| There are still many opportunities for niche specialized websites, for vertical markets. With huge public information available today online, from horizontal markets, it makes sense to aggregate collected data and expose it in different ways, to accomplish this goal. This article briefly presents data collection and aggregation concepts, then focus moves to data exposure, determined by user or business needs. The final chapters present some aggregation-based websites from own portfolio, with the ideas that led to business decisions. | ||
Overview
Aggregators commonly refer to websites or software programs that collect a specific type of data or information from multiple online or offline sources, and expose it to users in new ways. We have a typical two-steps process of data extraction and transformation. Best known data aggregators collect and expose news, polls, movie or product reviews, video films.
Many aggregators are also filtering data for a specific vertical or niche market. With so much content on the Internet already created and exposed by big portals, there are still plenty of opportunities to detect and implement use cases for specialized markets.

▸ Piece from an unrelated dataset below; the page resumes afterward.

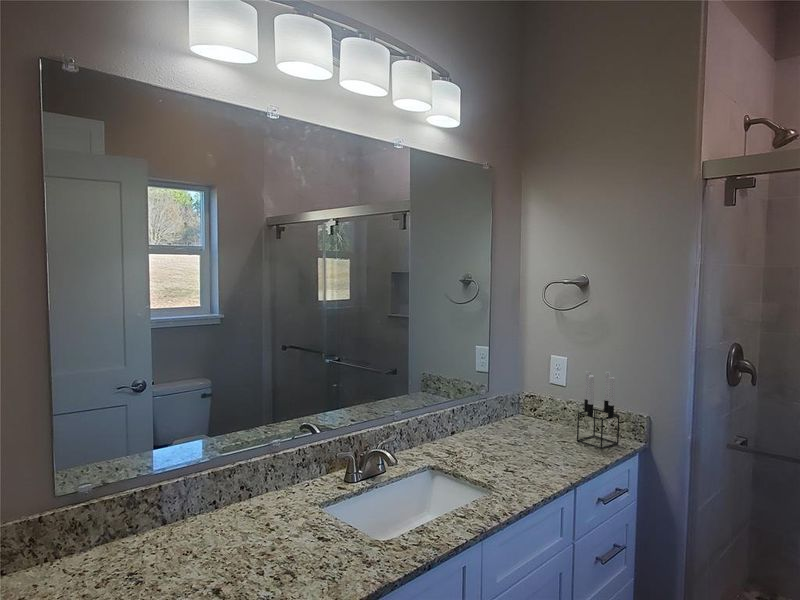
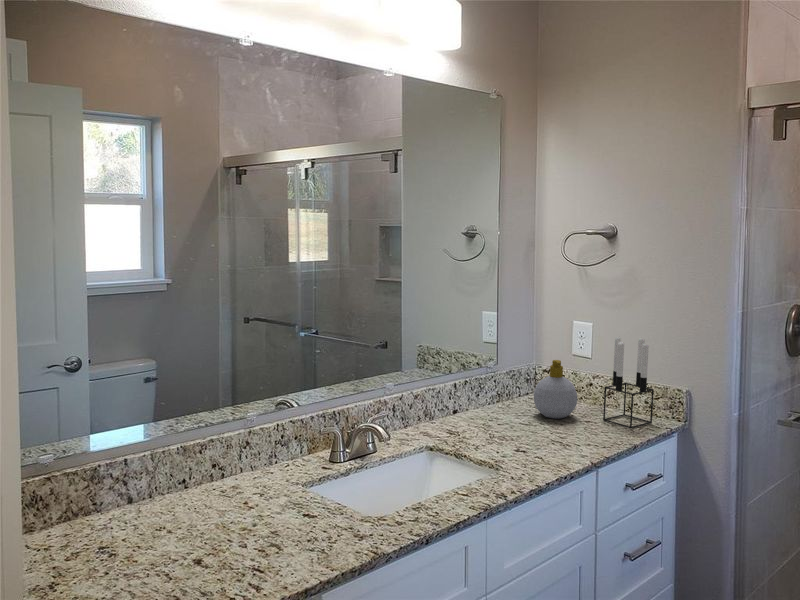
soap bottle: none [518,389,555,439] -> present [534,360,578,419]

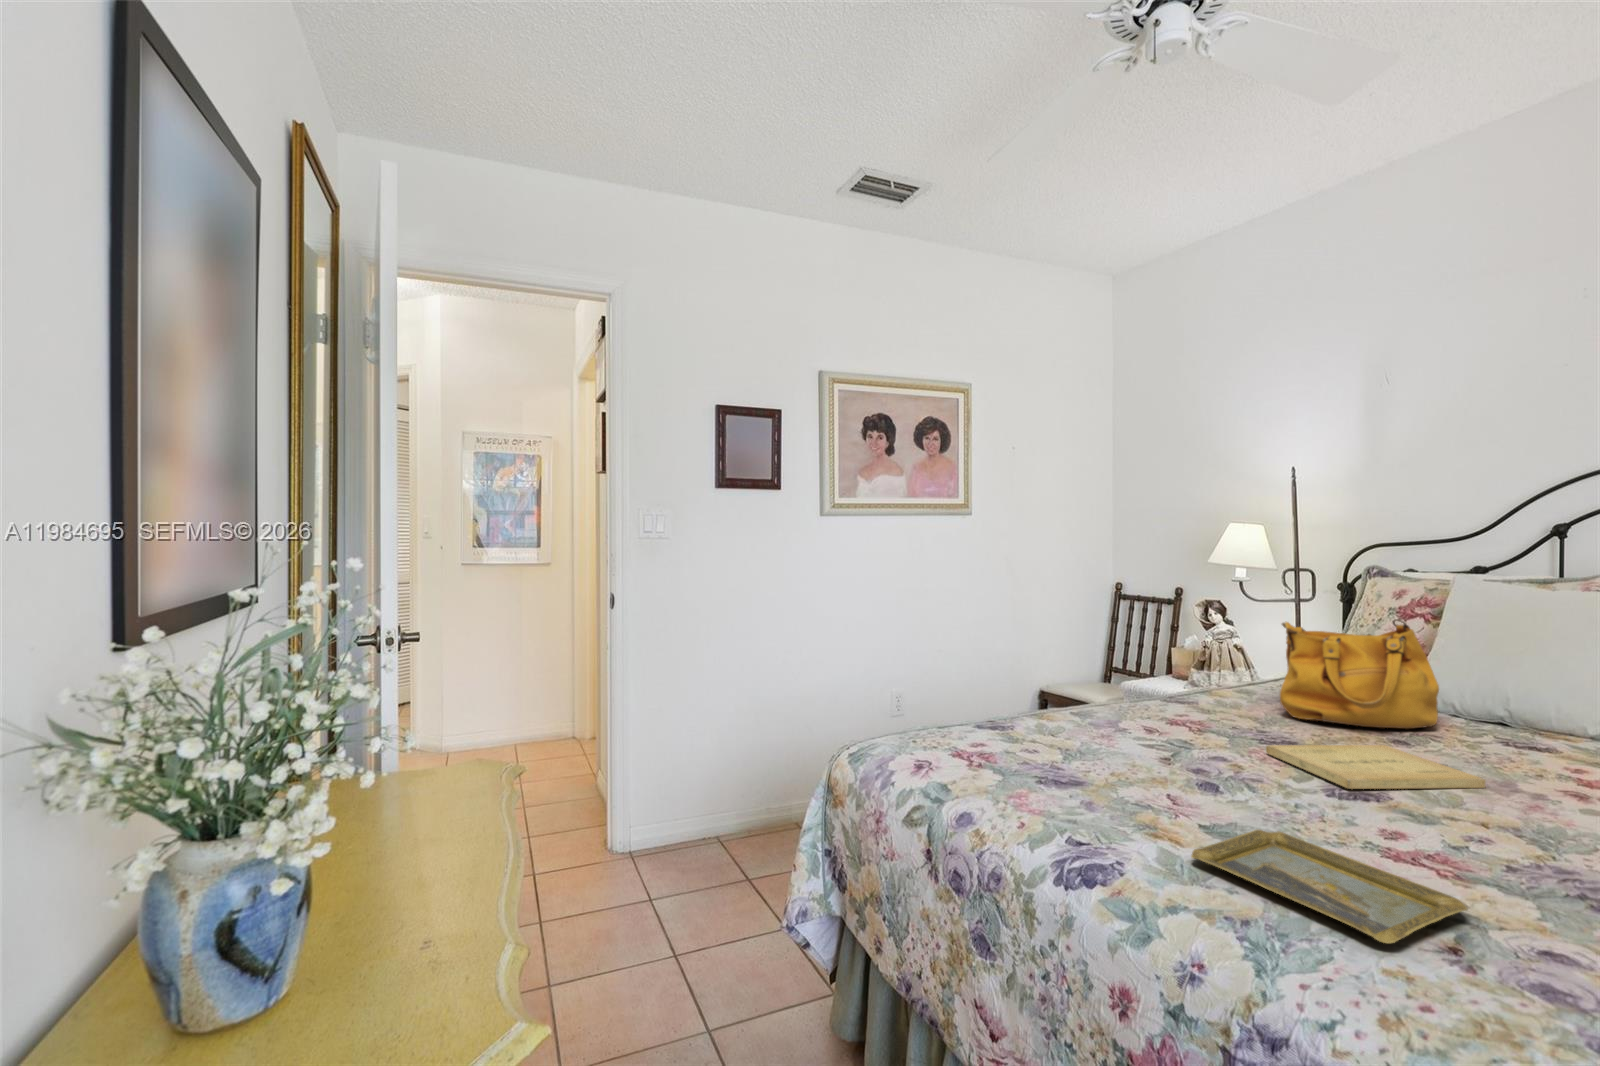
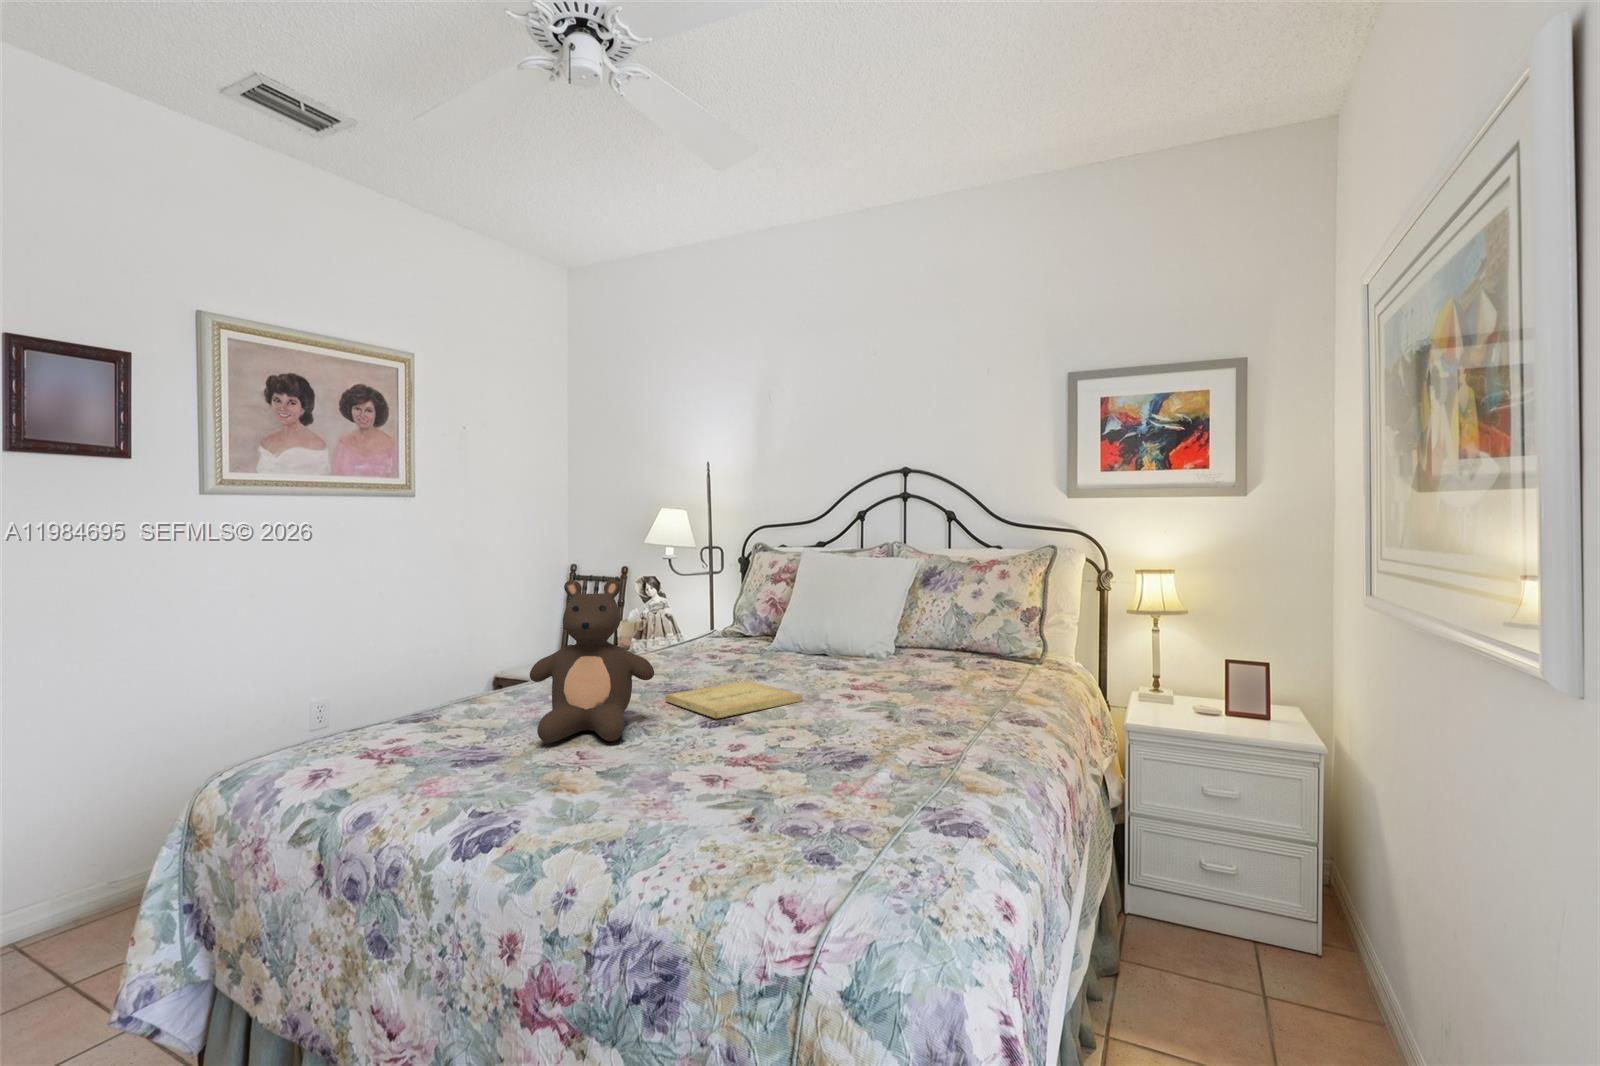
teddy bear: none [1108,604,1260,792] -> present [529,580,654,743]
handbag: present [1280,619,1439,729] -> none [684,583,787,670]
tray: present [1191,830,1467,943] -> none [580,762,765,829]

Moving from horizontal to vertical niche markets, through data collection and aggregation, must solve specific user or business needs. Very often, you get an idea for a new small or medium website by simply identifying your own needs, from the real life. Most own websites that I built as data aggregators for niche markets the last couple of years came from one simple personal initial need I detected, which was not covered by existing websites, or was not covered properly, for maximum search efficiency and usability. I'll later illustrate the process of online aggregator website design through personal examples from my portfolio.
Data Collection
Aggregators make use of the huge amount of data publicly available on the web. First step for your aggregator is an initial big import of data collected from different sources. This is usually done with custom crawlers or bots, automated software programs that go on websites to extract rows of data organized in tables or lists, and store them in a local database. The process may be hard to implement, because data is never exposed through HTML in a uniform and consistent structure. Each set of pages has its own layout. The process is easier if you can import static page content, with no JavaScript or AJAX and no POST.
But first of all there is a huge legal or moral issue involved, which should be solved first. You have to make sure there are no copyright issues and you are allowed - by looking at the Terms of Service and robots.txt - to parse that public data. Even in this case, try to allow one second between each page access, to not cause trouble or DoS (Denial of Service) to the web server. Never import more that you need for your own website. And if you plan to expose yourself portions of data imported from someone else's website, consider giving credit by mentioning the source and eventually providing a hyperlink to it. Everybody is reluctant to people "stealing" data from them, but if they acknowledge your new website provides new and different services and they actually benefit from you sending them visitors, they will tolerate the crawling process, the way they enjoy seeing GoogleBot visiting their pages.

Data collection for aggregators makes sense when data is imported from multiple sources.
Some sources may already have data exposed for the same vertical market, but usually you identify
websites from the horizontal market. For instance, if you build a store for cellphones only,
you may import some initial data from large websites for all sorts of electronics.
It doesn't make sense and it is at least unethical to import data from a future competitor,
from a website with cellphones only.
When you create a niche website, it also makes sense to enrich collected main data with some original content, and to import additional types of data, such as public videos captured on cellphones or user reviews.
Data Exposure
Think about new ways to expose data to your users, others than through views similar to existing vendors. For instance, you may provide a geographic search for a product, where only those stores close from user's location are returned, eventually located on a Google Map.
Many ideas for a vertical niche market usually come from the user need of a specific view, or way to expose and handle the information, which cannot be found on other websites. Or simply because there are way too many websites with similar products users would have to browse, and you can offer a central point for the search, sending later the users on the websites you indexed the information from.
Your new website should also take advantage of the Web 2.0 themes, concepts, gadgets, web design, mobile, social media plugins. Older successful website frequently have an old design, are slow and difficult to navigate. Whatever you want to do, always enhance, do not copy.